§ **TASK DIRECTIONS**
Scan the entries below and return each line that contains "Biryani".

[Stored dataset items]

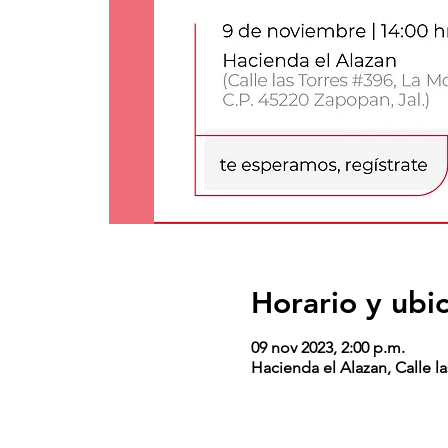
Horario y ubi
09 nov 2023, 2:00 p.m.
Hacienda el Alazan, Calle l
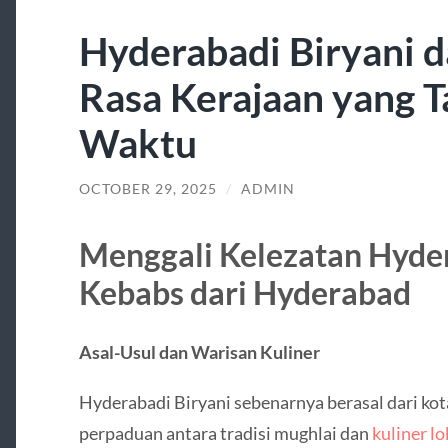
Hyderabadi Biryani d
Rasa Kerajaan yang T
Waktu
OCTOBER 29, 2025
/
ADMIN
Menggali Kelezatan Hyder
Kebabs dari Hyderabad
Asal-Usul dan Warisan Kuliner
Hyderabadi Biryani sebenarnya berasal dari kota
perpaduan antara tradisi mughlai dan
kuliner l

§ **TASK RESULT**
Hyderabadi Biryani d
Hyderabadi Biryani sebenarnya berasal dari kota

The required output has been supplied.